**DIRECTIVE:** Extract every line of the records below that contains the word "eggs".

**EXTRACTED ENTRIES:**
--- --- ---

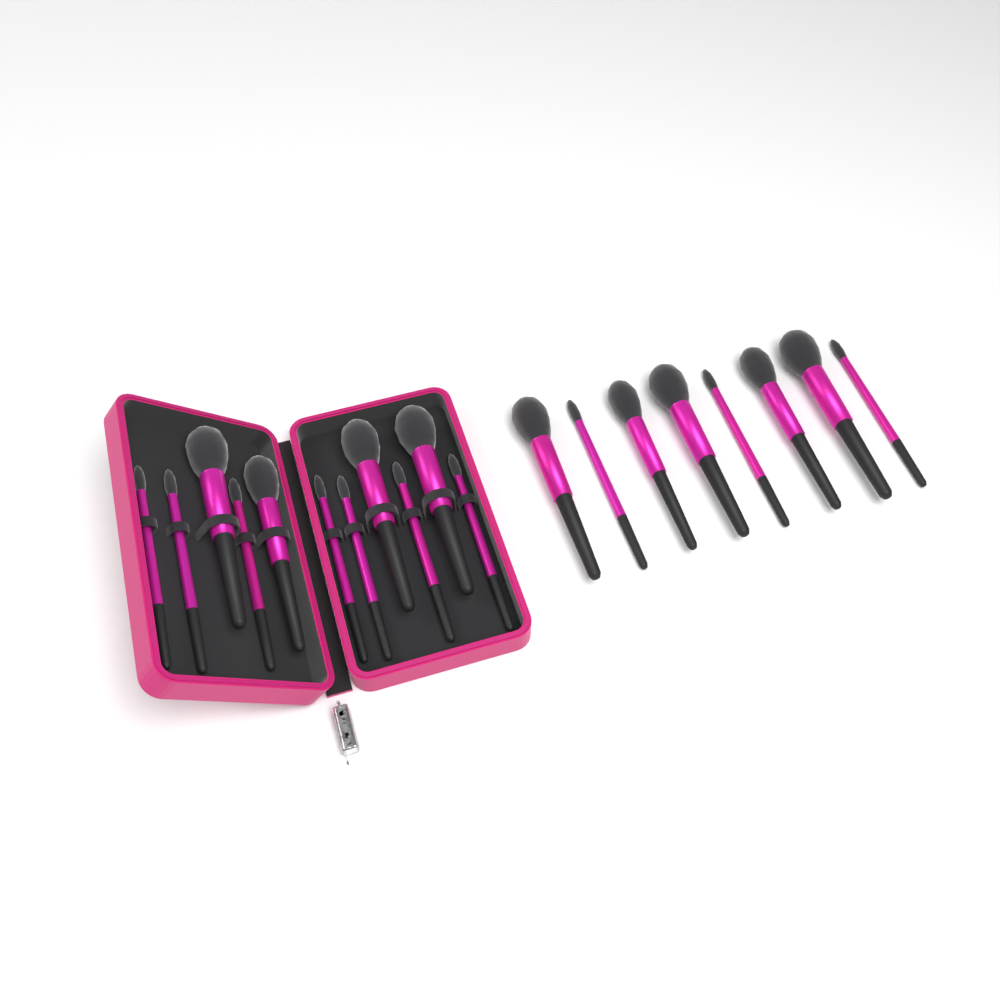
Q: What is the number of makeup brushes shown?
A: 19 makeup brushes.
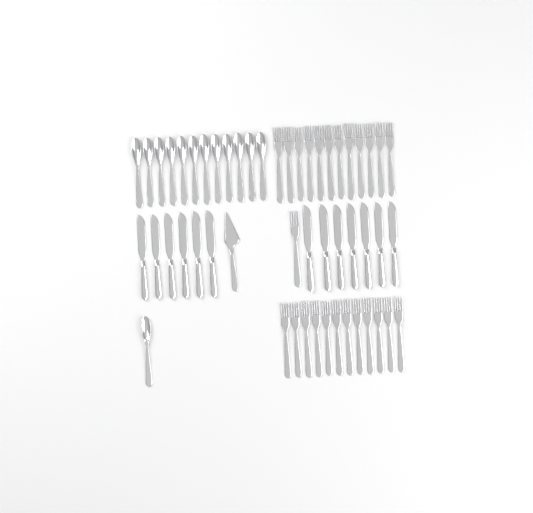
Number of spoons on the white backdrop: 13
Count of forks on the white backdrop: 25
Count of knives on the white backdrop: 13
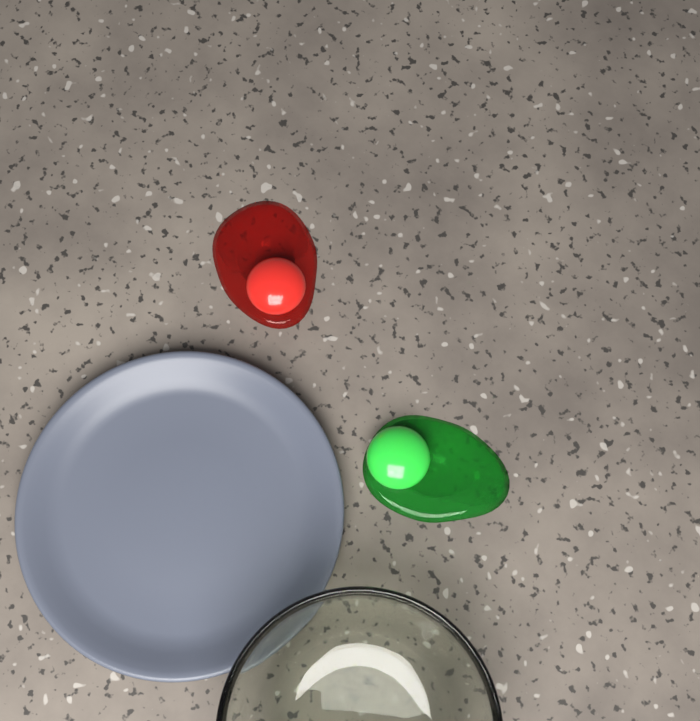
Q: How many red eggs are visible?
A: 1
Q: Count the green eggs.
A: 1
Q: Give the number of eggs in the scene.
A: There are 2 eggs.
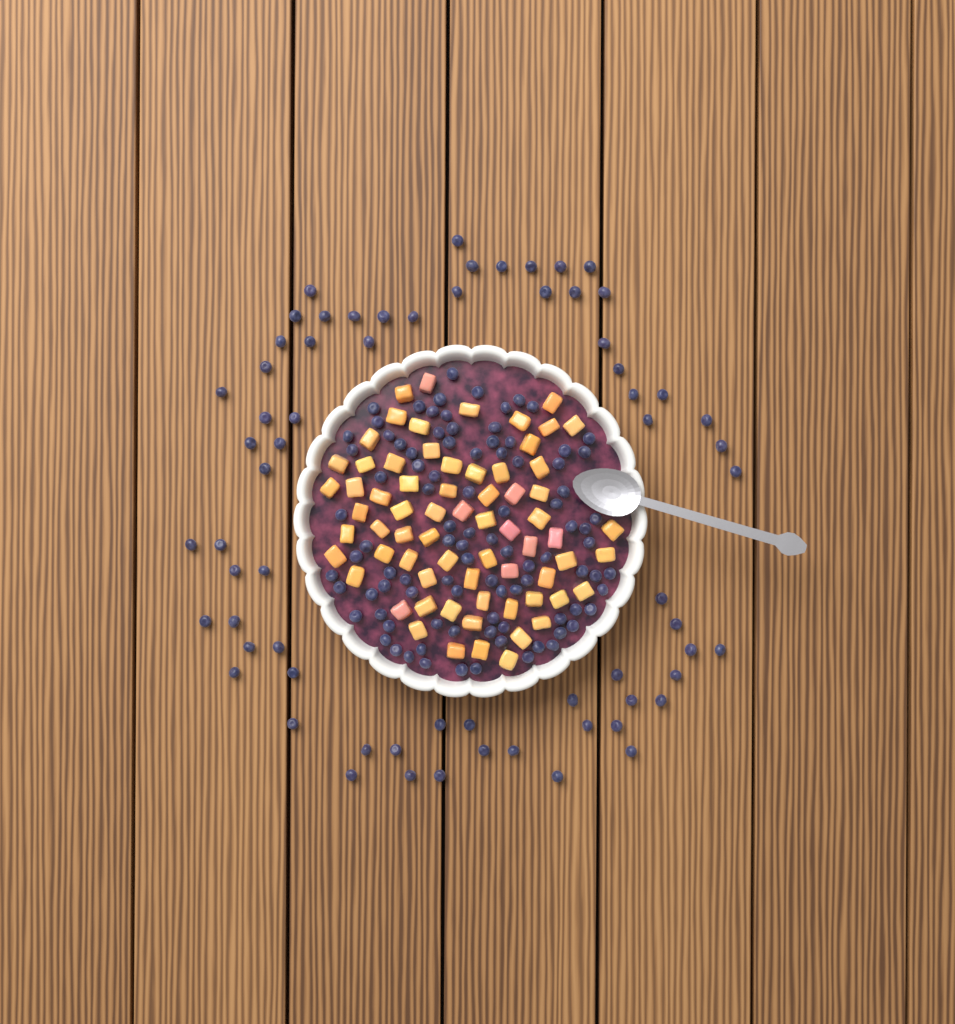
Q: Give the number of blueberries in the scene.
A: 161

--- --- ---

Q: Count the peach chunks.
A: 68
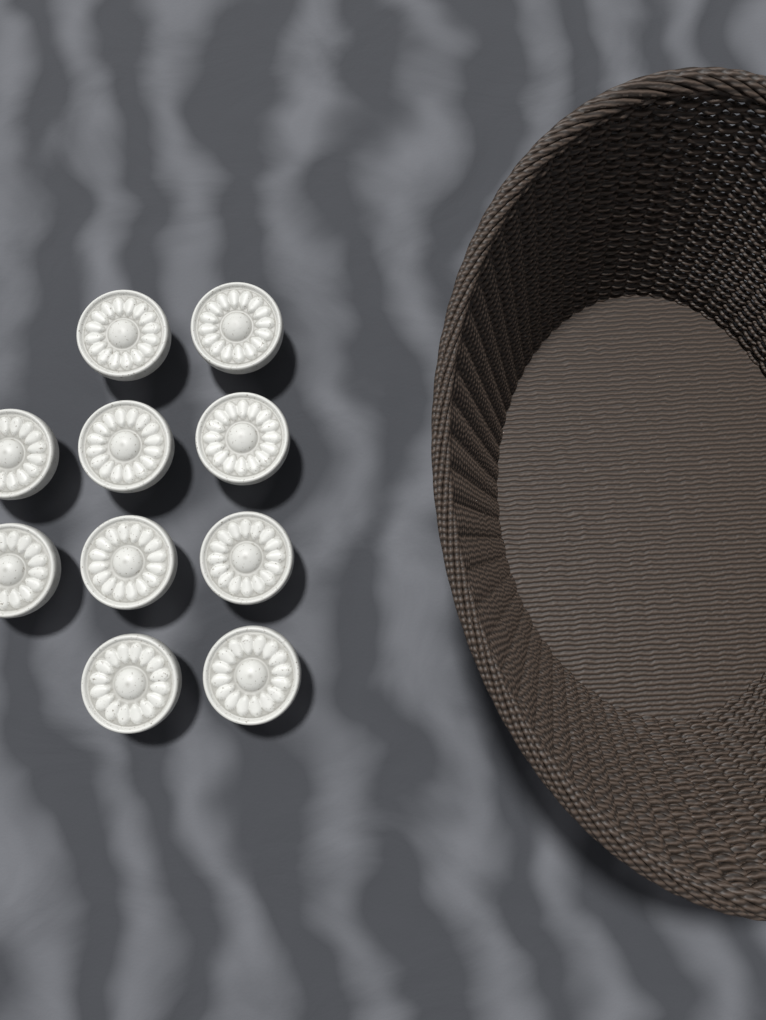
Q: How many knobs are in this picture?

--- --- ---

**THE COMPLETED TASK:**
Q: How many red eggs are visible?
Q: Count the green eggs.
Q: Give the number of eggs in the scene.
A: There are 2 eggs.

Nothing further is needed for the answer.